In the following code why the return type of foo::func is vector<int>::const_iterator and not vector<int>::iterator though I am returning an object of vector<int>::iterator .

#include <iostream>
#include <vector>
#include <algorithm>
using namespace std;
class foo
{
private:
  vector<int> ar;
public:
  foo()
  {
    ar.resize(10);
    iota(ar.begin(), ar.end(), 1);
  }
  auto func() const
  {
    return ar.begin() + 5;
  }
};

int main()
{
  foo x;
  cout<<boolalpha<<endl;
  auto it = x.func();
  cout<<is_same<decltype(it), vector<int>::iterator>::value<<endl;
  cout<<is_same<decltype(it), vector<int>::const_iterator>::value<<endl;
  return 0;
}

Output of above code is :

false
true

Instead if I redefine foo::func() as

auto func()
{
    return ar.begin() + 5;
}

The output will be

true
false

Why the constant member function is changing return type to constant? And should I need to remove const keyword to make the return type as vector<int>::iterator or is there any other way?

Answer 1

A member function declared const affects the type of the this pointer. Within func() , this has type const foo* . As a result, all member types accessed via a const this pointer will themselves be const , so the implicit type of ar is in fact const std::vector<int> . Of the two begin() overloads for vector , the only viable overload is the const overload, which returns a const_iterator .

When you redefine func() to be non- const , then the type of this is simply foo* , so the type of the member ar is std::vector<int> and the overload of begin() returning iterator is preferred.

Answer 2

There are two std::vector::begin depending on whether the instance is const or not.

In foo::func() const , you are trying to access ar which is then viewed as a const std::vector<int> , and std::vector::begin() const returns a const_iterator .

When you access ar in foo::func() , it is then viewed as a std::vector<int> , without const , and begin will then refer to std::vector::begin() (without const again), which is not the same function.

Similarly, your own foo class could define two versions of foo::func simultaneously:

auto func()
{ return ar.begin() + 5; }

auto func() const
{ return ar.begin() + 5; }

And the constness of the instances will decide which version to call:

foo x;
const foo y;

x.func();    // First version, get an iterator
y.func();    // Second version, get a const_iterator

Answer 3

The iterator points to one of its data members and so if the function is const then the iterator must be const too otherwise you could change the data contained in the class from the iterator returned by a const member function.
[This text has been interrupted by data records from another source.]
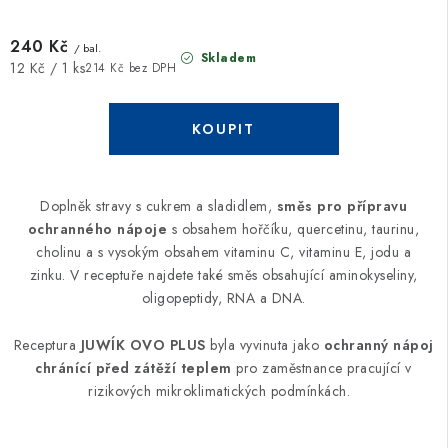
240 Kč
/ bal.
Skladem
Měrná
12 Kč / 1 ks
214 Kč bez DPH
cena:
Doplněk stravy s cukrem a sladidlem,
směs pro přípravu
ochranného nápoje
s obsahem hořčíku, quercetinu, taurinu,
c
holinu a s vysokým obsahem vitaminu C, vitaminu E, jodu a
zinku. V receptuře najdete také směs obsahující aminokyseliny,
oligopeptidy, RNA a DNA.
Receptura
JUWÍK OVO PLUS
byla vyvinuta jako
ochranný nápoj
chránící před zátěží teplem
pro zaměstnance pracující v
rizikových
mikroklimatických podmínkách
.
That's my understanding at least - I would be grateful if someone else could confirm or deny this.

Answer 4

Member function begin is overloaded the following way

iterator begin() noexcept;
const_iterator begin() const noexcept;

Thus functions that are declared with qualifier const deal with constant objects. That means that data members of a constant object if they are not declared as mutable are also constant. In this case the second overloaded function begin is called for data member ar that returns const_iterator .